# [Data extracted from a collection]

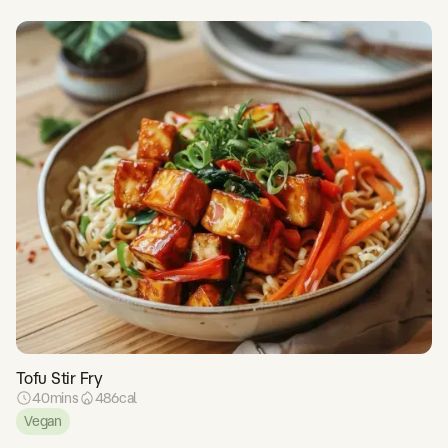
Tofu Stir Fry
40
mins
486
cal
Vegan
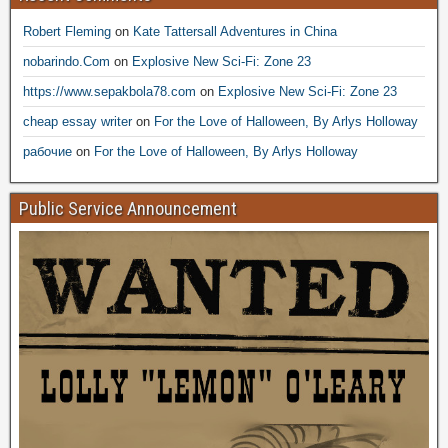
Robert Fleming
on
Kate Tattersall Adventures in China
nobarindo.Com
on
Explosive New Sci-Fi: Zone 23
https://www.sepakbola78.com
on
Explosive New Sci-Fi: Zone 23
cheap essay writer
on
For the Love of Halloween, By Arlys Holloway
рабочие
on
For the Love of Halloween, By Arlys Holloway
Public Service Announcement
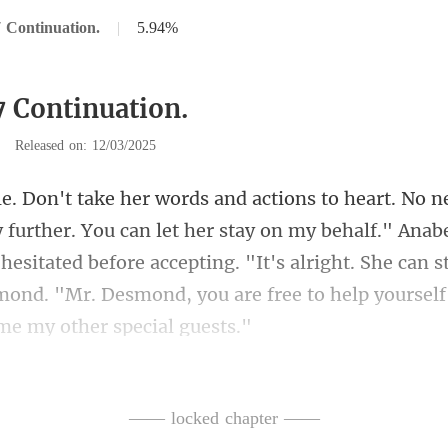
 Continuation.
|
5.94%
7 Continuation.
|
Released on: 12/03/2025
r stay on my behalf." Anabe
hesitated before accepting. "It's alright. She can s
—— locked chapter ——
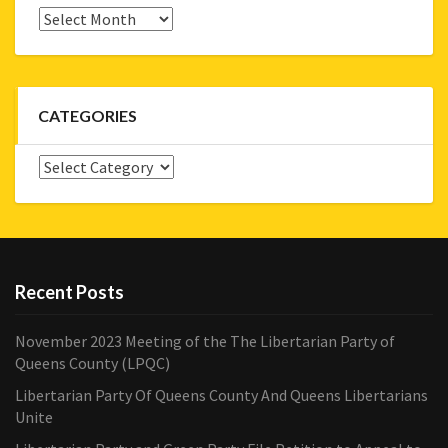
Archives
CATEGORIES
Categories
Recent Posts
November 2023 Meeting of the The Libertarian Party of
Queens County (LPQC)
Libertarian Party Of Queens County And Queens Libertarians
Unite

# [Task brief]
Reproduce each line of the entries in which the word "Queens" is found.

# [Task solution]
Queens County (LPQC)
Libertarian Party Of Queens County And Queens Libertarians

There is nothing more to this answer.